- Tuesday, October 6, 2015

Ours is a nation of laws, not men. Our Constitution requires the concurrence of majorities in both houses of Congress and the signature of the president in order to create those laws. The constitutional process, though sometimes frustrating, protects citizens from irrational or punitive polices by ensuring deliberation and compromise.

Some in Washington are taking dangerous shortcuts. A recent report by the FDIC inspector general confirms that FDIC officials have been using their regulatory leverage over banking institutions to coerce banks to close the accounts of law-abiding companies. The IG report establishes beyond question that these FDIC regulators have been covertly pressuring banks to choke off payday lenders’ access to banking services in a deliberate attempt to drive an entire industry out of business.

The investigation uncovered internal FDIC emails showing that regulated payday lenders have been targeted not because they represent a risk to the safety and soundness of the banking system, but solely because these FDIC regulators dislike them and disapprove of their business. One regional director told his staff that he “literally cannot stand payday lending.” He notified high-ranking FDIC officials in Washington that payday lenders “do not deserve to be in any way associated with banking.” And he alerted his staff that “[a]ny banks even remotely involved in payday [lending] should be promptly brought to my attention.”

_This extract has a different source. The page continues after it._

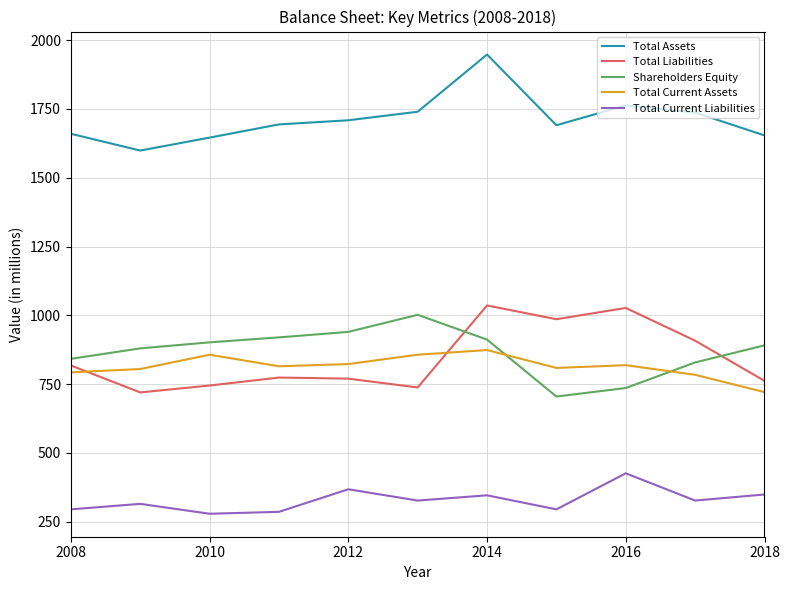

List the series in order of their peak value, highest first.

Total Assets, Total Liabilities, Shareholders Equity, Total Current Assets, Total Current Liabilities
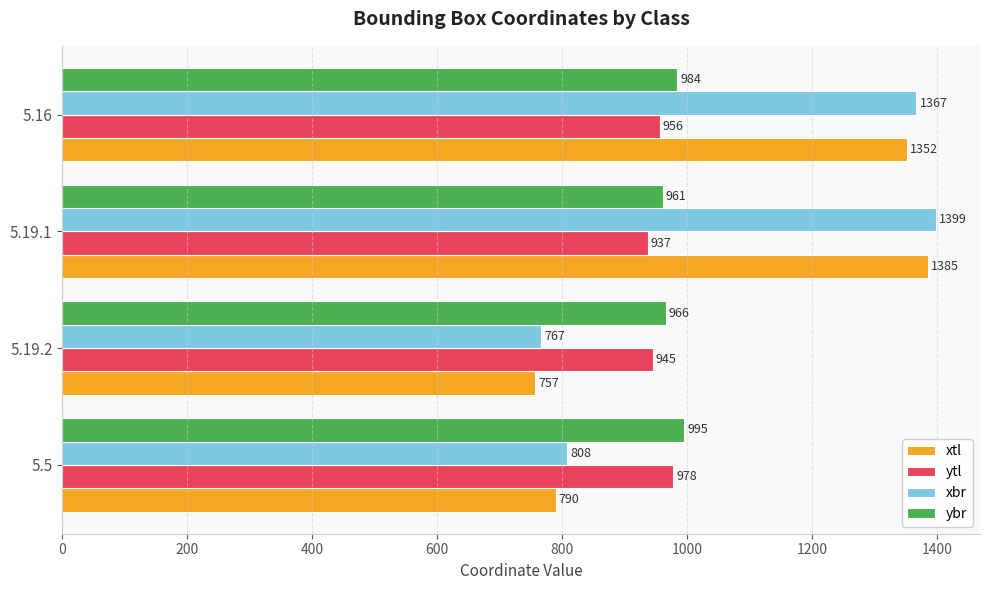

How many data points in xbr are less than 1367?

2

Another regional director, after learning that a bank in his region was providing services to a payday lender, orchestrated a campaign of regulatory threats and reprisals that, after eight months, resulted in that bank finally agreeing to terminate service to its valued customer. No FDIC officials, staff or attorneys ever objected. Only the bank dared to speak up and express its “disappointment with the FDIC’s supervisory approach, particularly its ability to pressure an institution to terminate a business relationship when there were no safety and soundness considerations other than potential reputation risk.”

Regulators knew that they were acting without legal authority and that their campaign could not be waged in the open; one regulator acknowledged in an email that the FDIC, “because of legal considerations, has never expressly stated publicly that our supervised institutions are not permitted to do business with payday lenders .” “In the end,” what mattered was not the law, but “getting [banks] out of [payday lending] through moral persuasion .”

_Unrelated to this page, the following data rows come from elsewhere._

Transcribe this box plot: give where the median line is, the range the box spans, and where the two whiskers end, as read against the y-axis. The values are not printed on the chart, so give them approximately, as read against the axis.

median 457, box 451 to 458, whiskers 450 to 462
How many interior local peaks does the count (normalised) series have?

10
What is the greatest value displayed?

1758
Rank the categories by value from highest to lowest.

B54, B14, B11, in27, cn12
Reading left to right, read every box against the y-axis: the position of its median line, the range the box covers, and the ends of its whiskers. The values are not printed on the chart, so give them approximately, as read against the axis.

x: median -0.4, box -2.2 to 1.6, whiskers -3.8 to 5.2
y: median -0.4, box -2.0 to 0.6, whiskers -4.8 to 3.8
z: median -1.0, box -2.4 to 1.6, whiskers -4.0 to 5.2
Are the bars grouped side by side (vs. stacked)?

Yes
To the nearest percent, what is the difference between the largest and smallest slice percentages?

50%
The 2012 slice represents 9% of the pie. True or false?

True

The fulcrum used to apply this “moral suasion” — the IG’s euphemism for backroom pressure — was an amorphous notion called “reputation risk.” This highly subjective and malleable standard is not established or defined by statute or regulation, and, in practice, it has had nothing to do with the banks, or even their customer’s, actual reputation. Rather, in the words of an FDIC supervisor, the risk is simply that, by providing a lender a bank account — the same service it provides to any other law-abiding customer — “your institution will be linked to an organization providing payday services, [and] your reputation could suffer.” Reputation risk is simply guilt by mental association (in the regulator’s mind) with an industry of which the regulator personally disapproves. And its potential for abuse is unlimited.

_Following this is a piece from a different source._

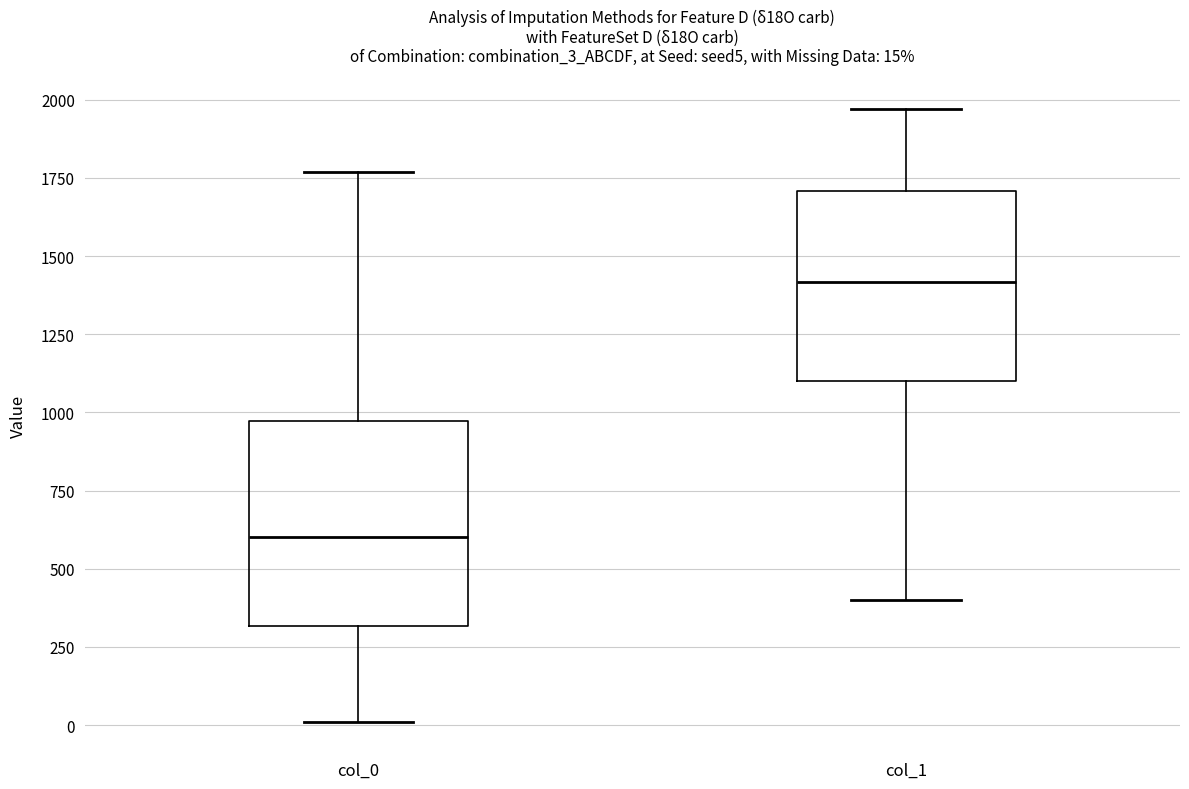

Which box has the highest median line?

col_1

This campaign against payday lenders was not merely the work of rogue agency staff. FDIC regional directors often took the lead, sometimes personally pressuring banks to terminate relationships with lenders. Washington officials at the highest levels were kept in the loop; internal documents reveal that regional FDIC officials and staff communicated the campaign’s details to the FDIC chief of staff, the directors of the two divisions charged with risk supervision and consumer protection, and staff and legal counsel in Washington. Indeed, as one regional director wrote to a division chief in Washington after a bank terminated a lender’s bank account: “Now that is something to celebrate on Thanksgiving!” Far from putting a stop to these regulatory abuses, the FDIC’s leadership in Washington condoned them. In fact, half of the FDIC’s regional directors reported that “they had observed a shift in the supervisory tenor among Washington, D.C., executives towards institutions that facilitate payday lending since the fall of 2013.”

Today, federal banking regulators have been caught red-handed using unlawful threats and regulatory coercion to destroy a lawful industry’s access to the banking services necessary to its survival. A Republican administration could be in power in 2017, so what would prevent their FDIC regulators from choking off banking services to Planned Parenthood or large plaintiffs’ law firms using its “moral suasion” to protect banks from “reputation” risks? Nothing but the Constitution. Payday lenders must have the same protection.

This startling IG report poses the question whether Americans will continue to be governed by laws enacted by their elected representatives or will instead be ruled at the mercy of the caprice and animus of unelected bureaucrats. The question is whether ours remains a government of laws, and not of men.

Dennis Shaul is the chief executive of the Community Financial Services Association of America. He previously served as a senior adviser to former Rep. Barney Frank and as a professional staff member of the House Financial Services Committee.